● The records:
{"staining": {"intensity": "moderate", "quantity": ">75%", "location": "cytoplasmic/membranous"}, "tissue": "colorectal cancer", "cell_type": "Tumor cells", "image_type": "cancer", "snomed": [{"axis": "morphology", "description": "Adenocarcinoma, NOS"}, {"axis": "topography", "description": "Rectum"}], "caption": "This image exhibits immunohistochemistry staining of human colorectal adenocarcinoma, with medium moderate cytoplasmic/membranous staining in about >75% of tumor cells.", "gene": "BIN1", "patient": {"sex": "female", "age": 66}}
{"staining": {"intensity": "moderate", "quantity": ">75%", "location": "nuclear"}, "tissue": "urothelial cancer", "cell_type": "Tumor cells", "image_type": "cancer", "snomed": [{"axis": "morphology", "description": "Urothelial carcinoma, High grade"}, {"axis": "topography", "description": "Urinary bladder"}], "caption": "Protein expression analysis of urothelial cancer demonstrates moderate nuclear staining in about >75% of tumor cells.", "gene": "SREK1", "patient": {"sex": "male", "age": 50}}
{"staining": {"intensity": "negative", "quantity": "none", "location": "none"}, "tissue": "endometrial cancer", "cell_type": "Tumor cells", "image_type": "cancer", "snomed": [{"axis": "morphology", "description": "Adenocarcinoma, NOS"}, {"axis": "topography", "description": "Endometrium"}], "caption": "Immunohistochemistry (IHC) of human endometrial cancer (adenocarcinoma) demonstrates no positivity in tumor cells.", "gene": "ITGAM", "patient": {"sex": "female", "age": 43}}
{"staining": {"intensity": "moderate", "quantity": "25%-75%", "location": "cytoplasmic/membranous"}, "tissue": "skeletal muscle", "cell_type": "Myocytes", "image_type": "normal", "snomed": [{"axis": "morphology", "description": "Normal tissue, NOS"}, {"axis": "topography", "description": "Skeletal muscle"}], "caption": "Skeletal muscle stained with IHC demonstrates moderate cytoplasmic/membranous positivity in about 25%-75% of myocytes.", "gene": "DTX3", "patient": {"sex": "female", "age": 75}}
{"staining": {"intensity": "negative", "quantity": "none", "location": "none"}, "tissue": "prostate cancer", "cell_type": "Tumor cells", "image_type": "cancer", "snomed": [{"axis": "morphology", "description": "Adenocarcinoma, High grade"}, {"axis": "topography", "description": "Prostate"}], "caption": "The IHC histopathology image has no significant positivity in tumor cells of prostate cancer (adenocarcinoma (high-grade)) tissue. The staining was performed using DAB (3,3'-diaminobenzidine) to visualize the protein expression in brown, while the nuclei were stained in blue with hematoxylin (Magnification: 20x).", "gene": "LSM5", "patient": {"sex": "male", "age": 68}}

● Description of the task:
An identical copy of the preceding records should be returned.

● Output of the task:
{"staining": {"intensity": "moderate", "quantity": ">75%", "location": "cytoplasmic/membranous"}, "tissue": "colorectal cancer", "cell_type": "Tumor cells", "image_type": "cancer", "snomed": [{"axis": "morphology", "description": "Adenocarcinoma, NOS"}, {"axis": "topography", "description": "Rectum"}], "caption": "This image exhibits immunohistochemistry staining of human colorectal adenocarcinoma, with medium moderate cytoplasmic/membranous staining in about >75% of tumor cells.", "gene": "BIN1", "patient": {"sex": "female", "age": 66}}
{"staining": {"intensity": "moderate", "quantity": ">75%", "location": "nuclear"}, "tissue": "urothelial cancer", "cell_type": "Tumor cells", "image_type": "cancer", "snomed": [{"axis": "morphology", "description": "Urothelial carcinoma, High grade"}, {"axis": "topography", "description": "Urinary bladder"}], "caption": "Protein expression analysis of urothelial cancer demonstrates moderate nuclear staining in about >75% of tumor cells.", "gene": "SREK1", "patient": {"sex": "male", "age": 50}}
{"staining": {"intensity": "negative", "quantity": "none", "location": "none"}, "tissue": "endometrial cancer", "cell_type": "Tumor cells", "image_type": "cancer", "snomed": [{"axis": "morphology", "description": "Adenocarcinoma, NOS"}, {"axis": "topography", "description": "Endometrium"}], "caption": "Immunohistochemistry (IHC) of human endometrial cancer (adenocarcinoma) demonstrates no positivity in tumor cells.", "gene": "ITGAM", "patient": {"sex": "female", "age": 43}}
{"staining": {"intensity": "moderate", "quantity": "25%-75%", "location": "cytoplasmic/membranous"}, "tissue": "skeletal muscle", "cell_type": "Myocytes", "image_type": "normal", "snomed": [{"axis": "morphology", "description": "Normal tissue, NOS"}, {"axis": "topography", "description": "Skeletal muscle"}], "caption": "Skeletal muscle stained with IHC demonstrates moderate cytoplasmic/membranous positivity in about 25%-75% of myocytes.", "gene": "DTX3", "patient": {"sex": "female", "age": 75}}
{"staining": {"intensity": "negative", "quantity": "none", "location": "none"}, "tissue": "prostate cancer", "cell_type": "Tumor cells", "image_type": "cancer", "snomed": [{"axis": "morphology", "description": "Adenocarcinoma, High grade"}, {"axis": "topography", "description": "Prostate"}], "caption": "The IHC histopathology image has no significant positivity in tumor cells of prostate cancer (adenocarcinoma (high-grade)) tissue. The staining was performed using DAB (3,3'-diaminobenzidine) to visualize the protein expression in brown, while the nuclei were stained in blue with hematoxylin (Magnification: 20x).", "gene": "LSM5", "patient": {"sex": "male", "age": 68}}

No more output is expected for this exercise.